(Or, where the argument for women’s subordination came from)
Update 7/21: Friday night, Jared Wilson took down his post and apologized to those who were “offended and shamed” by his comments (more precisely, his quote of Doug Wilson’s comments), which many took as suggesting that men are more likely to fantasize about rape (and, God forbid, act on those fantasies) if they aren’t allowed to exercise dominion over their own wives. Jared’s apology is not exactly a renunciation of patriarchy (that was hardly likely to happen), but it was sincere nevertheless. Jared, thank you for doing the honorable thing.
No, this isn’t a post about Fifty Shades of Grey. Haven’t read it, don’t intend to.
This is about what happens when a Gospel Coalition blogger decides to make a “biblical” point about Fifty Shades of Grey.
Jared C. Wilson’s post [link taken down as of 7/20] featured a lengthy quote from a neo-Reformed compatriot named Douglas Wilson (no relation), in which the latter claims that “men dream of being rapists” only because they’ve been robbed of their God-given right to “conquer” their wives in the bedroom. When men aren’t allowed to assert their unilateral authority in the marriage bed, they become sexually frustrated. So they resort to inappropriate means of sexual dominance such as rape and BDSM. (As if there were any “appropriate” means of sexual dominance?)

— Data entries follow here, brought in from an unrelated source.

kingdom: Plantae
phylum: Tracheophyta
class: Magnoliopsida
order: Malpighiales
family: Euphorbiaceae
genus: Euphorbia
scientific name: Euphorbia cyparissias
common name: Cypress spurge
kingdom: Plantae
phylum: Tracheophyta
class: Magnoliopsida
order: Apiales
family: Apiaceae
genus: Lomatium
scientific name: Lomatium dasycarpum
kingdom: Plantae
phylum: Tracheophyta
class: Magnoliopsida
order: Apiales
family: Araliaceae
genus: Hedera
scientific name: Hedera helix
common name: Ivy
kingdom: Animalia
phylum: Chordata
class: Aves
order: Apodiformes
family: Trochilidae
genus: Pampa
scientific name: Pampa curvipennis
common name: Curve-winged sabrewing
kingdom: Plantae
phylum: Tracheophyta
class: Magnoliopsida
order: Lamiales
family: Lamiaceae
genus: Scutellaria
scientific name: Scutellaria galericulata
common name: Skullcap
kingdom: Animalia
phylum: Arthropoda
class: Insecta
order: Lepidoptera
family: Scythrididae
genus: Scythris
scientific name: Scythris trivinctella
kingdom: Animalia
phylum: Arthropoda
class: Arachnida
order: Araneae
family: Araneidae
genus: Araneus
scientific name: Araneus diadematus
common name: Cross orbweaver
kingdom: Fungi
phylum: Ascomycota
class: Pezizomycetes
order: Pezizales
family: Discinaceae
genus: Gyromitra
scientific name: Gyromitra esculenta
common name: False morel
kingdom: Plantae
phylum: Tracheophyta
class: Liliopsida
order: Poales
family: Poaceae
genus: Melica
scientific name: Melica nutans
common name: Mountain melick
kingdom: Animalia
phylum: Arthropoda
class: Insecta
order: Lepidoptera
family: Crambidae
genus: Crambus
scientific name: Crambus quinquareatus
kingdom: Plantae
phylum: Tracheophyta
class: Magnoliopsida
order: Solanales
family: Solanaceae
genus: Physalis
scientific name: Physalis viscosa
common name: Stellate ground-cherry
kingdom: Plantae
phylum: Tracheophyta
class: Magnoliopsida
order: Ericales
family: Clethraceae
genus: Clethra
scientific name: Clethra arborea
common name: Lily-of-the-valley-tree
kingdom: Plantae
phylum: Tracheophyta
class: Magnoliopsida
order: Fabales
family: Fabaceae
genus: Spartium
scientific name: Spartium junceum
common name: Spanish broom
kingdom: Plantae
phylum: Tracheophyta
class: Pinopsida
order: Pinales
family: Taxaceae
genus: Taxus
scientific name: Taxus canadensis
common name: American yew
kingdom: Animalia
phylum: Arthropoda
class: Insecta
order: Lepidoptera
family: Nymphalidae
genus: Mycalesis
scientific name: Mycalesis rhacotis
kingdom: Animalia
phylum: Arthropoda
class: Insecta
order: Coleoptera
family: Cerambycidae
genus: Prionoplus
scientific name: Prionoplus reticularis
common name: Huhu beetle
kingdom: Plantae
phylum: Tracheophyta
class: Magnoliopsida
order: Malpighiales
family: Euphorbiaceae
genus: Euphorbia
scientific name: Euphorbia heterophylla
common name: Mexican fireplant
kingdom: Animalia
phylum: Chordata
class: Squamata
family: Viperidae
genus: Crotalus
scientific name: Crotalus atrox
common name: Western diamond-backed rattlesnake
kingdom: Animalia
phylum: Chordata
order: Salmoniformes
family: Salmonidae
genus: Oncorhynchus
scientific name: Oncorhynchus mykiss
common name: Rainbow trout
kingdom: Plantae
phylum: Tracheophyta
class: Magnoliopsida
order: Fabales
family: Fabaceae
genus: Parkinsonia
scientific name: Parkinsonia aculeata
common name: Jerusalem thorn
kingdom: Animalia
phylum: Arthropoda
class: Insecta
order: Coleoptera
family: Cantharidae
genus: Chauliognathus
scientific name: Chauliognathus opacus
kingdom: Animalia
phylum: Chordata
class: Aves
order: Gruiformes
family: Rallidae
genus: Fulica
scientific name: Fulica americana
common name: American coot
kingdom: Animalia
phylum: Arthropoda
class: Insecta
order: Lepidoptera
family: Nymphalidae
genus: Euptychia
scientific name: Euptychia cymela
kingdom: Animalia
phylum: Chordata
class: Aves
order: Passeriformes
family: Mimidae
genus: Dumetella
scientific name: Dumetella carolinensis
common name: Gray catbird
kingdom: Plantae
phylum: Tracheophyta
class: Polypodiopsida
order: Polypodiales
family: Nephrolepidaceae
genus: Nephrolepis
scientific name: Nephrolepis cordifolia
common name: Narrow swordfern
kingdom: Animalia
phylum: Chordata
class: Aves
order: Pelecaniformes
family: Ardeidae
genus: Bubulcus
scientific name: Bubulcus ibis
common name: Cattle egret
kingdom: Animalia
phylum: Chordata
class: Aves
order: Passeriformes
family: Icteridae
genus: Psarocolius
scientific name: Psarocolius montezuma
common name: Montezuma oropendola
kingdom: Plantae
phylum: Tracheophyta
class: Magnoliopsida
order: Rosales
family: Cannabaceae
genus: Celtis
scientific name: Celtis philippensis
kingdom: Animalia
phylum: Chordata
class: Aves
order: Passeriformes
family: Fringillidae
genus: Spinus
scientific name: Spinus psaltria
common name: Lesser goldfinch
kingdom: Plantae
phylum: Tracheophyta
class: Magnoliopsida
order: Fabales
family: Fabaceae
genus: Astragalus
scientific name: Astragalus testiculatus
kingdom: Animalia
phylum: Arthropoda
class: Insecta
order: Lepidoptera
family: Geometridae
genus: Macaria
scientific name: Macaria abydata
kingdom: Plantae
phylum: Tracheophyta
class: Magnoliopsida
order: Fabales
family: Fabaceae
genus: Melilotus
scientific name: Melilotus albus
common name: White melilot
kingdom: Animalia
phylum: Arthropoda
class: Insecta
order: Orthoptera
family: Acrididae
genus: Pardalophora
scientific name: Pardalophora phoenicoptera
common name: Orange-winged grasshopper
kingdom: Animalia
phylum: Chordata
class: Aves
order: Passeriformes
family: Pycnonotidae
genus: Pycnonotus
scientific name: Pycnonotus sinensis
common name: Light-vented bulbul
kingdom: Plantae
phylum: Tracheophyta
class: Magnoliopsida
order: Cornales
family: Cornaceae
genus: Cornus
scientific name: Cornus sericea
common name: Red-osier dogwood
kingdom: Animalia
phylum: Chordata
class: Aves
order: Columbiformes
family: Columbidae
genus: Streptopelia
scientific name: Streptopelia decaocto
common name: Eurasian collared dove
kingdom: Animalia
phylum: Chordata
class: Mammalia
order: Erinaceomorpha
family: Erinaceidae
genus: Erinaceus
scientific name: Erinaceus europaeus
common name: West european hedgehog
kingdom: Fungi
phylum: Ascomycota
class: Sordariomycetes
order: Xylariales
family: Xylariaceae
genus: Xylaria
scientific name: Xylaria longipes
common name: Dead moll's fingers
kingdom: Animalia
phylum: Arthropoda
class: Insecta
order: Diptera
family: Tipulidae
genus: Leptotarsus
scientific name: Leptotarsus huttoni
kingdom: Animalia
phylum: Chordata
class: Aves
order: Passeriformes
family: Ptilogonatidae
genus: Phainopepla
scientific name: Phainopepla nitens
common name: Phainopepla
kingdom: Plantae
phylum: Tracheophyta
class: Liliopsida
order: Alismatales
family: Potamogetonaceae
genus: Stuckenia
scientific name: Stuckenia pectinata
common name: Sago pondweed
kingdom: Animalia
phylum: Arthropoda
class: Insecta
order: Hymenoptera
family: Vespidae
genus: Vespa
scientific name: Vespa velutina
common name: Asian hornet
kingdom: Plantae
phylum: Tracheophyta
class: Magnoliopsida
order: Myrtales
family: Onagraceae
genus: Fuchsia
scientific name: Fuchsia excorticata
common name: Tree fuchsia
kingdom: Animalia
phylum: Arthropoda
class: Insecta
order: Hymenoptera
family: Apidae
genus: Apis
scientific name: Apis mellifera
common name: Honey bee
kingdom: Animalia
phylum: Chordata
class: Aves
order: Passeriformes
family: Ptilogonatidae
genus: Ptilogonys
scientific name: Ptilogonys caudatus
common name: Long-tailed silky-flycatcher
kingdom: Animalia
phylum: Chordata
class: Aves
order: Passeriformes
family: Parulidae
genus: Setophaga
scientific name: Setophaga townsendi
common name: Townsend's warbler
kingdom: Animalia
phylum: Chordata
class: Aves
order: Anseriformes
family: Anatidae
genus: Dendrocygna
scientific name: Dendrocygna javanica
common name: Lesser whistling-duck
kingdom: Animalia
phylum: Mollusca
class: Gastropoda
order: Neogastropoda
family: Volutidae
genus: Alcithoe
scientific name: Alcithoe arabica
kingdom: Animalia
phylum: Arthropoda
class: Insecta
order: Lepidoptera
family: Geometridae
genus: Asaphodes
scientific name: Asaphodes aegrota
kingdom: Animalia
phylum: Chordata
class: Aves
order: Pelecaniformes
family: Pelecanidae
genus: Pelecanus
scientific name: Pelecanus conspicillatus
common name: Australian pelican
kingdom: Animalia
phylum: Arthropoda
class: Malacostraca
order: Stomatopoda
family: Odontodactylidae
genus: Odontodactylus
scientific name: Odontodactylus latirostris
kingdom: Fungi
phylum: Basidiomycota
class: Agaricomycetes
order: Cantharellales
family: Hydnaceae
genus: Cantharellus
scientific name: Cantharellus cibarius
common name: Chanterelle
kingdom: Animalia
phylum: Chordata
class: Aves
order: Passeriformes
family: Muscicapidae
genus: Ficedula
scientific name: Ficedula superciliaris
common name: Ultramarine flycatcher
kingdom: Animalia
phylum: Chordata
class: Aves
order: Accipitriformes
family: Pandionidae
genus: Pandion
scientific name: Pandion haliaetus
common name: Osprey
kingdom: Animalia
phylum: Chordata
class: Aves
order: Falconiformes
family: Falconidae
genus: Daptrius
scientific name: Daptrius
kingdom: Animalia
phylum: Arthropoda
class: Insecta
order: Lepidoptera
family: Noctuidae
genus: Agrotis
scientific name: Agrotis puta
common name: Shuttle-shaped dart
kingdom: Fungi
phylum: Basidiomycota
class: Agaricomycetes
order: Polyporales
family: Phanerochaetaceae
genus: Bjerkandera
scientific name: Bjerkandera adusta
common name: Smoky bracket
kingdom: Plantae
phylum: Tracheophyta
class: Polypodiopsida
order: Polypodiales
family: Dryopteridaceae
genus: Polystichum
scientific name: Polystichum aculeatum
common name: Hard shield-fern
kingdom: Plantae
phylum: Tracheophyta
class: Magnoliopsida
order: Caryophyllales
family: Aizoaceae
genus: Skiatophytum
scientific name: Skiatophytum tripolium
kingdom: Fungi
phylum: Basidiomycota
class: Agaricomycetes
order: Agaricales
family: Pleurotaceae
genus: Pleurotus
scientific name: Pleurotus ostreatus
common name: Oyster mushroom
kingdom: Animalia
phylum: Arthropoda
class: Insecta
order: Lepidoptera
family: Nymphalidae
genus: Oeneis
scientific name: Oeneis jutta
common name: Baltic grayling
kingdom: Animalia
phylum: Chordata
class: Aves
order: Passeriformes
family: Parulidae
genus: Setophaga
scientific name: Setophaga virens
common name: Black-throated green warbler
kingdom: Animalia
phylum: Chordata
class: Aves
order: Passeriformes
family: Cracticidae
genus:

Yet the unmistakable subtext of Doug Wilson’s quote is this: if you’re a woman and you’ve been raped, you and your feminist friends are partly to blame. This sort of thing might not happen if you gave up your silly notions of equality and allowed your husbands to “conquer, colonize, and plant” at will.
Others have unpacked the problems with the Wilsons’ argument. But where does this kind of thinking come from? For the answer, let’s take a closer look at Doug Wilson.
He claims Southern slavery was a good thing, that it “produced in the South a genuine affection between the races that… has never existed in any nation before or since.”
He uses the term “abolitionist” as an insult.
Let’s go back in time, if you will, to the pre-Civil War era and revisit the arguments Southern Christians used to justify slavery (I’ve mentioned them before in a previous post):
- They said slavery was sanctioned by the Bible.
- They said it was by God’s design that some people were intrinsically subordinate to others.
- They accused abolitionists (yup, they thought it was an insult too) of capitulating to the “spirit of the age.”
- They believed those who rejected slavery were rejecting the Word of God.
Notice any similarities between these arguments and those used to keep women in their place today?
Most Christians have long since given up rationalizing slavery. Except Doug Wilson.
Most complementarians would be rightly uncomfortable with the possibility that their arguments were once used to justify slavery. But Doug Wilson is a reminder of where this kind of thinking came from.